32.              Section 53 allows the court to make interim orders in respect of matrimonial property.

 

33.              The appellant argues that the pith and substance of the Family Relations Act is the division of matrimonial property, not the use of Indian lands. She further argues that it in no way encroaches on the exclusive federal jurisdiction as to the use of Indian lands. She is supported in these views by the Attorney General of British Columbia and the Attorney General of Ontario.

 

34.              With respect I do not accept the latter proposition where Indian lands are involved.

 

35.              The various orders that can be made under s. 52(2) deal inter alia with ownership, right of possession, transfer of title, partition or sale of property, severance of joint tenancy.

 

36.              K. M. Lysyk, "Constitutional Developments Relating to Indians and Indian Lands: an Overview", in [1978] L.S.U.C. Special Lectures 201, writes at p. 227, footnote 49:

 

As to what is embraced within provincial "land law" in this sense, Laskin, C.J. observed in Morgan v. Attorney General for Prince Edward Island, [1976] 2 S.C.R. 349 at 357, that: "The power of a provincial legislature to regulate the way in which land in the province may be held, how it may be transferred, how it may be used (and this, whether the land be privately owned or be land held by the Crown in right of the province) is not contested." By analogy, presumably the matters contained within exclusive federal authority over Indian reserve lands include regulation of the manner of land‑holding, disposition of interests in reserve lands and how reserve lands may be used (e.g., zoning regulations).

 

37.              I cannot but agree with the Attorney General of Canada who writes in his factum:

 

                   In essence, Part 3 of the Family Relations Act is legislation which regulates who may own or possess land or other property. Its true nature and character is to regulate the right to the beneficial use of property and its revenues and the disposition thereof.

 

38.              I also agree with the following submission of the Attorney General of Canada:

 

To paraphrase the ratio of the Court below: if one is declared to be entitled to an interest in a Certificate of Possession issued pursuant to section 20  of the Indian Act  then one has a right to possess the lands to which the Certificate applies and hence the right to use those lands.

 

39.              The Attorney General of British Columbia submitted on the other hand that what the Indian Act  seeks to protect is the band interest, the group interest in lands, not the individual interest. By an order under the Family Relations Act only the latter would be affected.

 

40.              In my view that proposition is erroneous. As put by the respondent:

 

The interest of an Indian Band in its reserve lands is not limited to a reversionary interest, but includes an interest in ensuring that the present use of lands is for the benefit of the Band. Section 20  of the Indian Act  gives the Band Council authority to allocate possession of reserve lands to individual band members. Section 60  provides that the Band may be given additional powers to manage reserve lands. By reallocating possession of reserve land, Part 3 of the Family Relations Act would significantly impact on the ability of the Band and the federal Crown to ensure that reserve lands are used for the benefit of the Band.

 

41.              The right to possession of lands on an Indian reserve is manifestly of the very essence of the federal exclusive legislative power under s. 91(24)  of the Constitution Act, 1867 . It follows that provincial legislation cannot apply to the right of possession of Indian reserve lands.

 

42.              When otherwise valid provincial legislation, given the generality of its terms, extends beyond the matter over which the legislature has jurisdiction and over a matter of federal exclusive jurisdiction, it must, in order to preserve its constitutionality, be read down and given the limited meaning which will confine it within the limits of the provincial jurisdiction.

▶ WORK INSTRUCTION
Write out the court ruling passage above word for word, from "39.              The Attorney" to "would be affected.".

▶ DATA BLOCK

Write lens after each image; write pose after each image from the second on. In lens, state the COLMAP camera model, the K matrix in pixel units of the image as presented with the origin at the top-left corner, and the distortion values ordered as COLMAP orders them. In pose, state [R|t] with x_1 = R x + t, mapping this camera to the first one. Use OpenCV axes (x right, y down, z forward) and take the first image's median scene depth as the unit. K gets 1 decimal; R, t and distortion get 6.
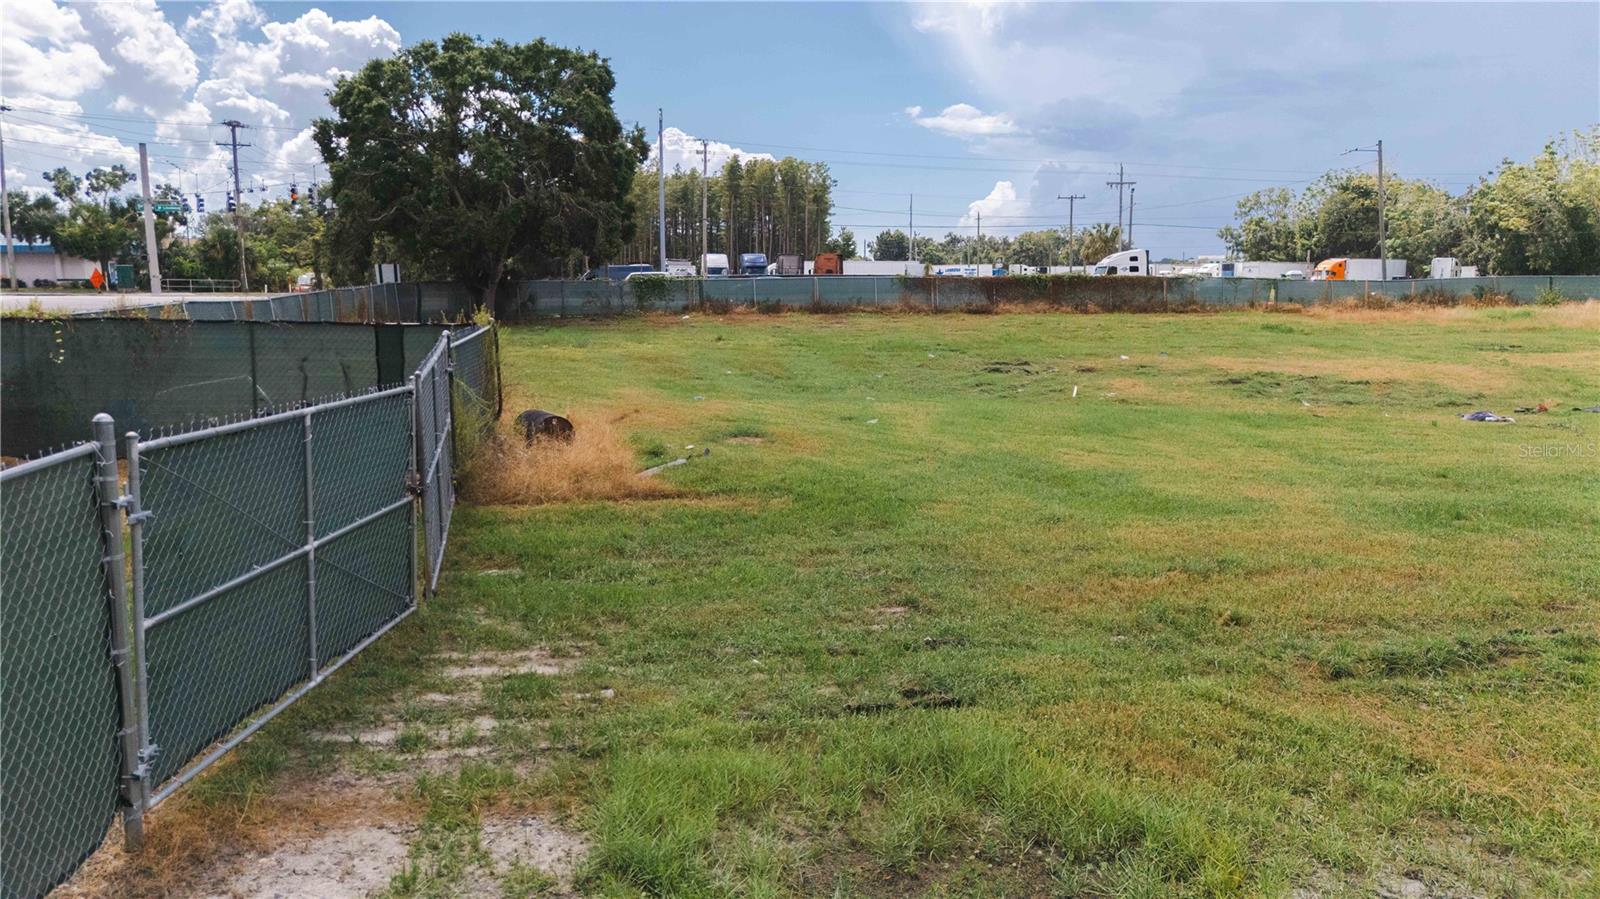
lens RADIAL K [[1180.6, 0, 800.0], [0, 1180.6, 449.5], [0, 0, 1]] dist [0.031508, -0.009814]
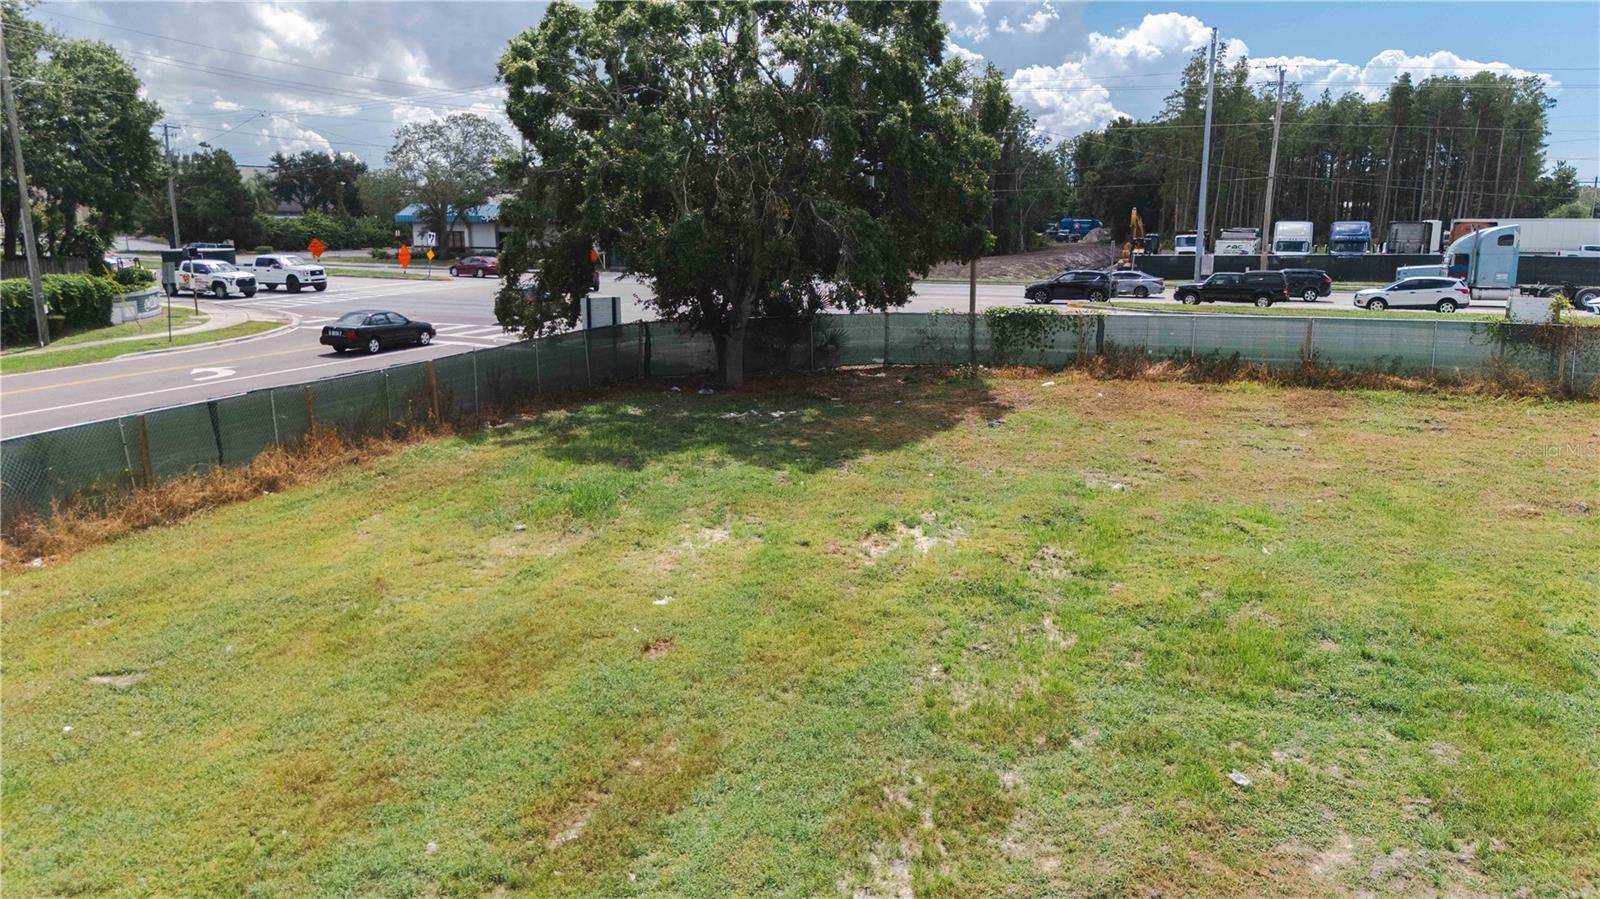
lens RADIAL K [[1180.6, 0, 800.0], [0, 1180.6, 449.5], [0, 0, 1]] dist [0.031508, -0.009814]
pose [[0.857814, 0.105891, -0.502934, 0.025297], [-0.077911, 0.994028, 0.076403, -0.028750], [0.508021, -0.026355, 0.860941, 0.103624]]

▶ EXPECTED OUTPUT
39.              The Attorney General of British Columbia submitted on the other hand that what the Indian Act  seeks to protect is the band interest, the group interest in lands, not the individual interest. By an order under the Family Relations Act only the latter would be affected.